• [Data records]
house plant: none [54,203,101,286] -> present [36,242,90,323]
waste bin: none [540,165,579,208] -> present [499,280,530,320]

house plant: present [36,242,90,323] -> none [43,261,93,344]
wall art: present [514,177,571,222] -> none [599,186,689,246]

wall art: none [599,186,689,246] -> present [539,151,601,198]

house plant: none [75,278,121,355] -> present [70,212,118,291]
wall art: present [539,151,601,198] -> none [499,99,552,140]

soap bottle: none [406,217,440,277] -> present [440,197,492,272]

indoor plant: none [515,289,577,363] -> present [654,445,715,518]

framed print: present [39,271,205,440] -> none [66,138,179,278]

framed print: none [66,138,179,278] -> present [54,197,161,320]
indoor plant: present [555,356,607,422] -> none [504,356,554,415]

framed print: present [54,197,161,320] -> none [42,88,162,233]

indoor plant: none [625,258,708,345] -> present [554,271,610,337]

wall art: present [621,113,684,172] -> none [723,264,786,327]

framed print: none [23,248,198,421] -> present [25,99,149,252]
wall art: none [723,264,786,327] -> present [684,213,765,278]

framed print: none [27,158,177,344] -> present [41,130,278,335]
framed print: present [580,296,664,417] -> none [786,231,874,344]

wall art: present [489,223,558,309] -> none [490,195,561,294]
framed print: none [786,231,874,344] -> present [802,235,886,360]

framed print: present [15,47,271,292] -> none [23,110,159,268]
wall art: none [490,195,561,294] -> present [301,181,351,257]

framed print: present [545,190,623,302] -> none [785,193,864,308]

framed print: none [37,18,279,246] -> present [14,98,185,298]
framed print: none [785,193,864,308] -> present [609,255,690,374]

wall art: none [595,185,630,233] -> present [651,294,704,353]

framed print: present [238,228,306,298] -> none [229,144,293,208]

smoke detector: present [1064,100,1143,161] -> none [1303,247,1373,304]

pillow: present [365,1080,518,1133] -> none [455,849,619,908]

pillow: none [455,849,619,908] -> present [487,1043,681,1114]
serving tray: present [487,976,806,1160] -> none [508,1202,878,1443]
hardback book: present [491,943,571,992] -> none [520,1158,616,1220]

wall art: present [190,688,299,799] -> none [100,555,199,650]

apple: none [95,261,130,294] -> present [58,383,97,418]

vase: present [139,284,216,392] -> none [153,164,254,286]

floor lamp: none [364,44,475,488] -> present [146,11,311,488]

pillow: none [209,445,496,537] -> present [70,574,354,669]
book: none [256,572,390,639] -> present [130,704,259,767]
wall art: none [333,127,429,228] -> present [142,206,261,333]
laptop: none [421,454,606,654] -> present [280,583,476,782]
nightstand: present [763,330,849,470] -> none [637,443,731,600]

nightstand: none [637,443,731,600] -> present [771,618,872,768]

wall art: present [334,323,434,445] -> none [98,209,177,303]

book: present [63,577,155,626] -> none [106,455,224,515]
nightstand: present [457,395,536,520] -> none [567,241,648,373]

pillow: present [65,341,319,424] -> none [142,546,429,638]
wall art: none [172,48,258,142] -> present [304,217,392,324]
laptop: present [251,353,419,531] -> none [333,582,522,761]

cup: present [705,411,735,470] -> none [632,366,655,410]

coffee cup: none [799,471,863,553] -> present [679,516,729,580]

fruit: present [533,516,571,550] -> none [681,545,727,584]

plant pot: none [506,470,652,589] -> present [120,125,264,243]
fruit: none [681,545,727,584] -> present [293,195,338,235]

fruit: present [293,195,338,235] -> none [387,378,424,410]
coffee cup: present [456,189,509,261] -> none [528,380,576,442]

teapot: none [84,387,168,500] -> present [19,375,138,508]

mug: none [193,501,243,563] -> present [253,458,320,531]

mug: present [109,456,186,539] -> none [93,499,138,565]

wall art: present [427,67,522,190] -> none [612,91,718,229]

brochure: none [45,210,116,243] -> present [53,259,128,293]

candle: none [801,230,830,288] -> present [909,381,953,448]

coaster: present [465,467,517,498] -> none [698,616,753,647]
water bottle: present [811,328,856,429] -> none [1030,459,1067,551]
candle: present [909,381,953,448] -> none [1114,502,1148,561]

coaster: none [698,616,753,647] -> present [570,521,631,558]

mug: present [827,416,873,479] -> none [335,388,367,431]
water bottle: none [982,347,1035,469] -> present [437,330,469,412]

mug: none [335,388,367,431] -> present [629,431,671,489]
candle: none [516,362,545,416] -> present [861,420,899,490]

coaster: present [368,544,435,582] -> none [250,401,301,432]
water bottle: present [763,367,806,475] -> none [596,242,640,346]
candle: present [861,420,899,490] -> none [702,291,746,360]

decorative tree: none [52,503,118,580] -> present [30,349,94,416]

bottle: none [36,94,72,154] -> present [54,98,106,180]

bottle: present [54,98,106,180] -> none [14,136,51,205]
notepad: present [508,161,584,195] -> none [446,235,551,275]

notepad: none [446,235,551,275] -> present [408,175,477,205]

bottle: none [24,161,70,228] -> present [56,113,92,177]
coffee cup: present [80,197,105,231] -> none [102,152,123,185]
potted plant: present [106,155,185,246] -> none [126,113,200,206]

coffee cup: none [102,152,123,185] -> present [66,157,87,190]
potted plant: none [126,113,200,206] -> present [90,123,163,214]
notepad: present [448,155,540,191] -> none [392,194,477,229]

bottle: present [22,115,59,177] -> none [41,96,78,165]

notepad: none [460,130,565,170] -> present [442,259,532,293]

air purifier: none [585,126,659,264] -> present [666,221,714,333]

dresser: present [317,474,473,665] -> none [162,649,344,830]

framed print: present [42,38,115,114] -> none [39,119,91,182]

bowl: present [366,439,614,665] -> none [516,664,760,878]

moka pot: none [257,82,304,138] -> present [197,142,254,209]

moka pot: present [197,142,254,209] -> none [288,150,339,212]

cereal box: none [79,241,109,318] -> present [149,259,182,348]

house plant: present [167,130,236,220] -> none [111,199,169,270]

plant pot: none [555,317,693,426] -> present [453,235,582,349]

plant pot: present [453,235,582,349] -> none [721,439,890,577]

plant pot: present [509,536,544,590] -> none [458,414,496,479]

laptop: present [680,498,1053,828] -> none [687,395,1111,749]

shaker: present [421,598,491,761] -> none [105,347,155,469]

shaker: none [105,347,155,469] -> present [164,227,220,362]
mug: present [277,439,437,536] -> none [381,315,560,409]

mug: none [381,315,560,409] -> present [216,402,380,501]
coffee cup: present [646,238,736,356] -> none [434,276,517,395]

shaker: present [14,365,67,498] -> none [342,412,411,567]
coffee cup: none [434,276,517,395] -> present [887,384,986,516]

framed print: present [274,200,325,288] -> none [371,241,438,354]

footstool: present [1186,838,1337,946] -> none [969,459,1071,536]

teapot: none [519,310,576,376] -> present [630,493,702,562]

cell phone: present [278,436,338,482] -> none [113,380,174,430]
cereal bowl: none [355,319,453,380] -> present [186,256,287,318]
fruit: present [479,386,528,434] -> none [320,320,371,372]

• [Exercise aim] The answer must be the line containing "cell phone: present" and every line after it through the last line of the records above, repeated exactly.

• [Exercise response]
cell phone: present [278,436,338,482] -> none [113,380,174,430]
cereal bowl: none [355,319,453,380] -> present [186,256,287,318]
fruit: present [479,386,528,434] -> none [320,320,371,372]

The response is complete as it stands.